Attested since at least the 1780s. The reason why Cheshire was combined with cat is disputed: see here for more information.

VerbEdit

grin like a Cheshire cat (third-person singular simple present grins like a Cheshire cat, present participle grinning like a Cheshire cat, simple past and past participle grinned like a Cheshire cat)
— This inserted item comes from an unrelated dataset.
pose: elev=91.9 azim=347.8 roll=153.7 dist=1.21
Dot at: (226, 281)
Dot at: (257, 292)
  1. (idiomatic) To smile broadly, especially in a self-satisfied way.
    • 1788, Grose, Francis, A classical dictionary of the vulgar tongue, Second Edition, Corrected and Enlarged edition, London:
      CHESHIRE CAT. He grins like a Cheshire cat; said of any one who shows his teeth and gums in laughing.
    • 1792, John Wolcot (under the pseudonym Peter Pindar), Pair of Lyric Epistles:
      Lo, like a Cheshire cat our court will grin.
    • 1967, Sleigh, Barbara, Jessamy, 1993 edition, Sevenoaks, Kent: Bloomsbury, →ISBN, page 127:
      ‘It’s almost as if we’ve gone silly with happiness,’ said Marcus two days later. ‘Everyone in the house going round grinning like a lot of Cheshire Cats! The family I mean.’ ‘And Jess,’ said Kitto quickly. ‘Oh well, Jess is as good as family,’ said Fanny comfortably. Jessamy said nothing, but she looked up quickly and her smile would have rivalled any Cheshire Cat.
    John ended the set with a beautiful serve, an ace, and could not help grinning like a Cheshire cat.